**Directions**.
Copy each line of the data below word for word, in its original language and in the same order.

= Beginning of Section =

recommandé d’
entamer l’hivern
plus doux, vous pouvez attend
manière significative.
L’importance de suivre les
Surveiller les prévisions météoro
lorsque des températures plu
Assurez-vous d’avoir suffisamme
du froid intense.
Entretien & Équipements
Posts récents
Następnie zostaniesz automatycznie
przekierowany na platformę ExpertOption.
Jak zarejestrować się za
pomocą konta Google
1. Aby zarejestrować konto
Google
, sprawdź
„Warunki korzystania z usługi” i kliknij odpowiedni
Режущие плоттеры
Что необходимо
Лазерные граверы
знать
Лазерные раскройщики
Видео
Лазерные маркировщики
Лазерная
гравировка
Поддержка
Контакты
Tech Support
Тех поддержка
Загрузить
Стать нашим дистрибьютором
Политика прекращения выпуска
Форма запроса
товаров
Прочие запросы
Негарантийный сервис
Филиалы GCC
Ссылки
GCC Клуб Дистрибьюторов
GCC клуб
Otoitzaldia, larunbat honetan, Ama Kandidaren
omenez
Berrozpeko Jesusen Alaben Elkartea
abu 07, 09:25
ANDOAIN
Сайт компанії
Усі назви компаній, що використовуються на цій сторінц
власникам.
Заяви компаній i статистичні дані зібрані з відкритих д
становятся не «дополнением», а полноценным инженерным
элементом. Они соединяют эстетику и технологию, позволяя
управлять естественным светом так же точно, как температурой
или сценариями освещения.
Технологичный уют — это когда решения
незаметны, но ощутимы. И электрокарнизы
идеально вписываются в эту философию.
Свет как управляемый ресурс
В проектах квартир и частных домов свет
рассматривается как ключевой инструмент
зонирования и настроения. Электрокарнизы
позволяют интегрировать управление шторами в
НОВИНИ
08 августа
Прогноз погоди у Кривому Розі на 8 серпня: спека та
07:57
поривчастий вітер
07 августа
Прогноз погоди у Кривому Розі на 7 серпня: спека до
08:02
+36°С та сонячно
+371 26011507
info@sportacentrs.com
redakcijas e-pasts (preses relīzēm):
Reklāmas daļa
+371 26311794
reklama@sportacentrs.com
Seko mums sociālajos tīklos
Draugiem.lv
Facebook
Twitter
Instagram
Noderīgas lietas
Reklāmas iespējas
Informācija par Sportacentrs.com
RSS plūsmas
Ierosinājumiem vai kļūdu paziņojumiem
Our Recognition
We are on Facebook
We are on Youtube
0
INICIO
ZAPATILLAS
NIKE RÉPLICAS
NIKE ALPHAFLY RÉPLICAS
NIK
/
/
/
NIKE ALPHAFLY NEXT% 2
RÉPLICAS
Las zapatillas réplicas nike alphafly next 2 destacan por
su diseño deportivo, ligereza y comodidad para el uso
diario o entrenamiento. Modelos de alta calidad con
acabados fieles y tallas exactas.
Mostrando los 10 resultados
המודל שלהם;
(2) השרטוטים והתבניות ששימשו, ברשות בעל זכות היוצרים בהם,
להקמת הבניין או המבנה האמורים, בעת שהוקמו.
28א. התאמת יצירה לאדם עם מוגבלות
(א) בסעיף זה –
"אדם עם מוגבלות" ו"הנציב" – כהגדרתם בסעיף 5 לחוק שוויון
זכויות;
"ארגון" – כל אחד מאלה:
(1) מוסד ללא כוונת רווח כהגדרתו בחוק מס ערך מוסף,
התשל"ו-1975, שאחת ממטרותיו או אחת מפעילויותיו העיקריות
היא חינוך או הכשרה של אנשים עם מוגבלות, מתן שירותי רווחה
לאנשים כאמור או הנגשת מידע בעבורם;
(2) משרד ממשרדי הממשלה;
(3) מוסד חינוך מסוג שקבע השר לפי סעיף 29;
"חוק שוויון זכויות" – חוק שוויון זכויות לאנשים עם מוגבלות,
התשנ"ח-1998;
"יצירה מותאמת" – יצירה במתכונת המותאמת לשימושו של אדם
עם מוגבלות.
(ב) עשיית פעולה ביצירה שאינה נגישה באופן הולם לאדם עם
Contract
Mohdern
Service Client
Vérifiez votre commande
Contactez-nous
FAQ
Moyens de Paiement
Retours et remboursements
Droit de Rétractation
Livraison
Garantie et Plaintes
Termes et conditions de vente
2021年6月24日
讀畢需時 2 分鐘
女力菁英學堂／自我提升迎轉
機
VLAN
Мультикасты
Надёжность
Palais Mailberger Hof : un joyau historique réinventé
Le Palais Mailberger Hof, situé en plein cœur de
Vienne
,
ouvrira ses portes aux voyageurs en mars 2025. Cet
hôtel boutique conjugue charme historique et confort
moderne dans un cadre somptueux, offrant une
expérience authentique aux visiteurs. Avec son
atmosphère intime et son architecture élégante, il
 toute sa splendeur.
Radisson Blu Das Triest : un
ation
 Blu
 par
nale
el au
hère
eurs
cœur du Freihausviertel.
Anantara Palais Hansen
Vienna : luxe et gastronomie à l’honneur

= End of Section =

**Result of this task**.
recommandé d’
entamer l’hivern
plus doux, vous pouvez attend
manière significative.
L’importance de suivre les
Surveiller les prévisions météoro
lorsque des températures plu
Assurez-vous d’avoir suffisamme
du froid intense.
Entretien & Équipements
Posts récents
Następnie zostaniesz automatycznie
przekierowany na platformę ExpertOption.
Jak zarejestrować się za
pomocą konta Google
1. Aby zarejestrować konto
Google
, sprawdź
„Warunki korzystania z usługi” i kliknij odpowiedni
Режущие плоттеры
Что необходимо
Лазерные граверы
знать
Лазерные раскройщики
Видео
Лазерные маркировщики
Лазерная
гравировка
Поддержка
Контакты
Tech Support
Тех поддержка
Загрузить
Стать нашим дистрибьютором
Политика прекращения выпуска
Форма запроса
товаров
Прочие запросы
Негарантийный сервис
Филиалы GCC
Ссылки
GCC Клуб Дистрибьюторов
GCC клуб
Otoitzaldia, larunbat honetan, Ama Kandidaren
omenez
Berrozpeko Jesusen Alaben Elkartea
abu 07, 09:25
ANDOAIN
Сайт компанії
Усі назви компаній, що використовуються на цій сторінц
власникам.
Заяви компаній i статистичні дані зібрані з відкритих д
становятся не «дополнением», а полноценным инженерным
элементом. Они соединяют эстетику и технологию, позволяя
управлять естественным светом так же точно, как температурой
или сценариями освещения.
Технологичный уют — это когда решения
незаметны, но ощутимы. И электрокарнизы
идеально вписываются в эту философию.
Свет как управляемый ресурс
В проектах квартир и частных домов свет
рассматривается как ключевой инструмент
зонирования и настроения. Электрокарнизы
позволяют интегрировать управление шторами в
НОВИНИ
08 августа
Прогноз погоди у Кривому Розі на 8 серпня: спека та
07:57
поривчастий вітер
07 августа
Прогноз погоди у Кривому Розі на 7 серпня: спека до
08:02
+36°С та сонячно
+371 26011507
info@sportacentrs.com
redakcijas e-pasts (preses relīzēm):
Reklāmas daļa
+371 26311794
reklama@sportacentrs.com
Seko mums sociālajos tīklos
Draugiem.lv
Facebook
Twitter
Instagram
Noderīgas lietas
Reklāmas iespējas
Informācija par Sportacentrs.com
RSS plūsmas
Ierosinājumiem vai kļūdu paziņojumiem
Our Recognition
We are on Facebook
We are on Youtube
0
INICIO
ZAPATILLAS
NIKE RÉPLICAS
NIKE ALPHAFLY RÉPLICAS
NIK
/
/
/
NIKE ALPHAFLY NEXT% 2
RÉPLICAS
Las zapatillas réplicas nike alphafly next 2 destacan por
su diseño deportivo, ligereza y comodidad para el uso
diario o entrenamiento. Modelos de alta calidad con
acabados fieles y tallas exactas.
Mostrando los 10 resultados
המודל שלהם;
(2) השרטוטים והתבניות ששימשו, ברשות בעל זכות היוצרים בהם,
להקמת הבניין או המבנה האמורים, בעת שהוקמו.
28א. התאמת יצירה לאדם עם מוגבלות
(א) בסעיף זה –
"אדם עם מוגבלות" ו"הנציב" – כהגדרתם בסעיף 5 לחוק שוויון
זכויות;
"ארגון" – כל אחד מאלה:
(1) מוסד ללא כוונת רווח כהגדרתו בחוק מס ערך מוסף,
התשל"ו-1975, שאחת ממטרותיו או אחת מפעילויותיו העיקריות
היא חינוך או הכשרה של אנשים עם מוגבלות, מתן שירותי רווחה
לאנשים כאמור או הנגשת מידע בעבורם;
(2) משרד ממשרדי הממשלה;
(3) מוסד חינוך מסוג שקבע השר לפי סעיף 29;
"חוק שוויון זכויות" – חוק שוויון זכויות לאנשים עם מוגבלות,
התשנ"ח-1998;
"יצירה מותאמת" – יצירה במתכונת המותאמת לשימושו של אדם
עם מוגבלות.
(ב) עשיית פעולה ביצירה שאינה נגישה באופן הולם לאדם עם
Contract
Mohdern
Service Client
Vérifiez votre commande
Contactez-nous
FAQ
Moyens de Paiement
Retours et remboursements
Droit de Rétractation
Livraison
Garantie et Plaintes
Termes et conditions de vente
2021年6月24日
讀畢需時 2 分鐘
女力菁英學堂／自我提升迎轉
機
VLAN
Мультикасты
Надёжность
Palais Mailberger Hof : un joyau historique réinventé
Le Palais Mailberger Hof, situé en plein cœur de
Vienne
,
ouvrira ses portes aux voyageurs en mars 2025. Cet
hôtel boutique conjugue charme historique et confort
moderne dans un cadre somptueux, offrant une
expérience authentique aux visiteurs. Avec son
atmosphère intime et son architecture élégante, il
 toute sa splendeur.
Radisson Blu Das Triest : un
ation
 Blu
 par
nale
el au
hère
eurs
cœur du Freihausviertel.
Anantara Palais Hansen
Vienna : luxe et gastronomie à l’honneur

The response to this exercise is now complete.